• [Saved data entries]

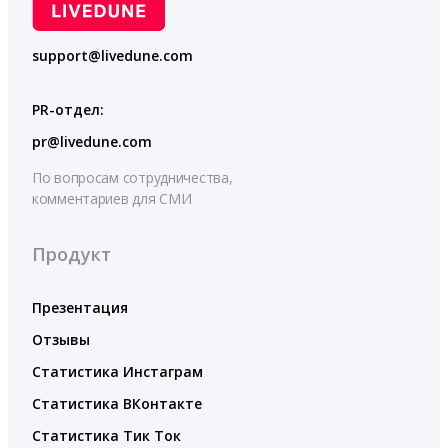
support@livedune.com
PR-отдел:
pr@livedune.com
По вопросам сотрудничества,
комментариев для СМИ
Продукт
Презентация
Отзывы
Статистика Инстаграм
Статистика ВКонтакте
Статистика Тик Ток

• [What to work on] Set all of the records down once more, letter for letter, with the images removed.

• [Your solution]
support@livedune.com
PR-отдел:
pr@livedune.com
По вопросам сотрудничества,
комментариев для СМИ
Продукт
Презентация
Отзывы
Статистика Инстаграм
Статистика ВКонтакте
Статистика Тик Ток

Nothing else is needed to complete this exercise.